▸ Instructions for the task: Exactly the lines starting at the line containing "UNITED STATES DISTRICT COURT" and ending at the line containing "HUGHES, ET AL. |" are to be written out from the listing below, both included.

+ + + + + + +

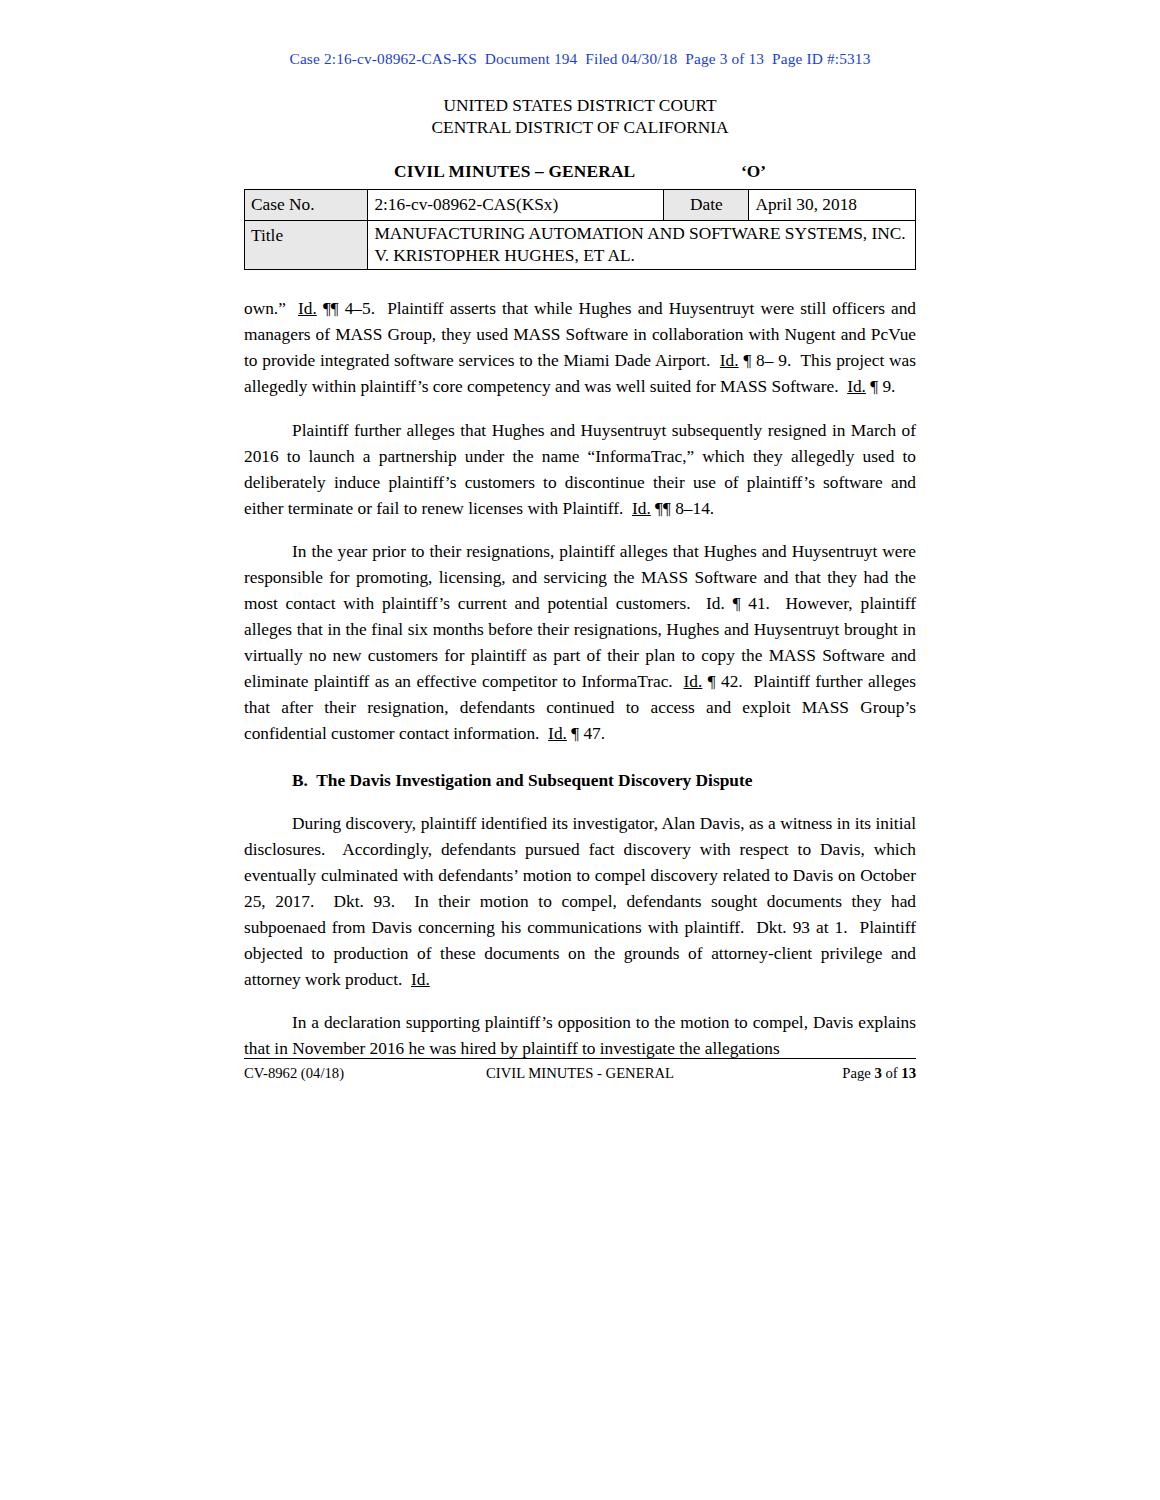Case 2:16-cv-08962-CAS-KS Document 194 Filed 04/30/18 Page 3 of 13 Page ID #:5313
UNITED STATES DISTRICT COURT
CENTRAL DISTRICT OF CALIFORNIA
CIVIL MINUTES – GENERAL ‘O’
| Case No. | 2:16-cv-08962-CAS(KSx) | Date | April 30, 2018 |
| Title | MANUFACTURING AUTOMATION AND SOFTWARE SYSTEMS, INC. V. KRISTOPHER HUGHES, ET AL. |
own.” Id. ¶¶ 4–5. Plaintiff asserts that while Hughes and Huysentruyt were still officers and managers of MASS Group, they used MASS Software in collaboration with Nugent and PcVue to provide integrated software services to the Miami Dade Airport. Id. ¶ 8– 9. This project was allegedly within plaintiff’s core competency and was well suited for MASS Software. Id. ¶ 9.
Plaintiff further alleges that Hughes and Huysentruyt subsequently resigned in March of 2016 to launch a partnership under the name “InformaTrac,” which they allegedly used to deliberately induce plaintiff’s customers to discontinue their use of plaintiff’s software and either terminate or fail to renew licenses with Plaintiff. Id. ¶¶ 8–14.
In the year prior to their resignations, plaintiff alleges that Hughes and Huysentruyt were responsible for promoting, licensing, and servicing the MASS Software and that they had the most contact with plaintiff’s current and potential customers. Id. ¶ 41. However, plaintiff alleges that in the final six months before their resignations, Hughes and Huysentruyt brought in virtually no new customers for plaintiff as part of their plan to copy the MASS Software and eliminate plaintiff as an effective competitor to InformaTrac. Id. ¶ 42. Plaintiff further alleges that after their resignation, defendants continued to access and exploit MASS Group’s confidential customer contact information. Id. ¶ 47.
B. The Davis Investigation and Subsequent Discovery Dispute
During discovery, plaintiff identified its investigator, Alan Davis, as a witness in its initial disclosures. Accordingly, defendants pursued fact discovery with respect to Davis, which eventually culminated with defendants’ motion to compel discovery related to Davis on October 25, 2017. Dkt. 93. In their motion to compel, defendants sought documents they had subpoenaed from Davis concerning his communications with plaintiff. Dkt. 93 at 1. Plaintiff objected to production of these documents on the grounds of attorney-client privilege and attorney work product. Id.
In a declaration supporting plaintiff’s opposition to the motion to compel, Davis explains that in November 2016 he was hired by plaintiff to investigate the allegations
CV-8962 (04/18)
CIVIL MINUTES - GENERAL
Page 3 of 13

+ + + + + + +

▸ Output for this task:
UNITED STATES DISTRICT COURT
CENTRAL DISTRICT OF CALIFORNIA
CIVIL MINUTES – GENERAL ‘O’
| Case No. | 2:16-cv-08962-CAS(KSx) | Date | April 30, 2018 |
| Title | MANUFACTURING AUTOMATION AND SOFTWARE SYSTEMS, INC. V. KRISTOPHER HUGHES, ET AL. |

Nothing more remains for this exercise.